Another focus of Sanger’s research is creating measurement tools that quantify muscle activity in children with movement disorders with the goal of increasing body awareness, also called proprioception, and possibly translating those movements to controllable prosthetics.
In recent clinical trials, his small, wearable device detects a muscle’s activity and vibrates when the muscle contracts. For children with proprioception problems, this brings awareness to the area, which can remind them to relax or keep using that particular muscle.
Measuring muscle activity involves detecting the electrical impulses that make the muscles contract. An amplifier placed on the skin senses those impulses and sends the signal to a microprocessor, where Sanger’s algorithms filter the very noisy signal into a smooth one that represents the contraction of a muscle.
Sanger’s device that measures muscle activity
“We’re looking at devices that help children have what we call a ‘virtual body.’ With a lot of these sensors on them, you could figure out what they’re trying to do, and then get a robot to do that, so they’d have direct control over robots.”
Right now he’s using a robot called Phantom by SensAble Technologies to test the muscle-machine interface, having students control the arm using their own muscle movements. So far, able-bodied people are able to control the robot with comparable speed and accuracy as their own arm.

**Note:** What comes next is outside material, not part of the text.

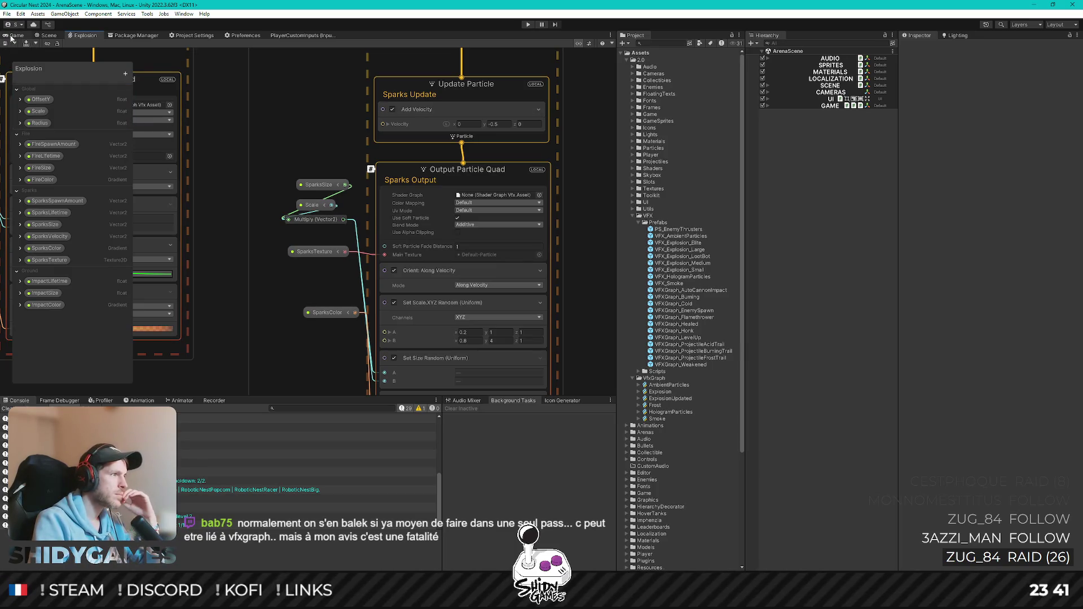
{"action": "left_click", "coordinate": [12, 35]}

To allow a child with less muscle control to move the robot, it would involve calibrating the child’s movements to the robot’s capabilities. It’s part of the engineering approach to the medical field, also called personalized medicine.
“The kids for whom my work is most useful are the ones who are kind of trapped--where their cognitive function is better than their motor function. They know what’s going on, they want to communicate, they want to move, the know what they want to do but they can’t because their body won’t let them. I’m trying to find various ways for them to get control and allow them to communicate with us.”
And to give children the control and freedom over their movements aided by a robot, Sanger is thinking beyond the end goal of a task like picking up a fork, or opening a door. He knows that having total control will allow children with movement disorders the chance to truly express themselves.
“These are children. They don’t really care as much about picking up the glass as the ability to throw the glass at their parents or knock it over, or scribble with a crayon. It’s the flexibility of movement. The movement is gesture; the movement is communication. I’m trying to give much more subtle control over it.”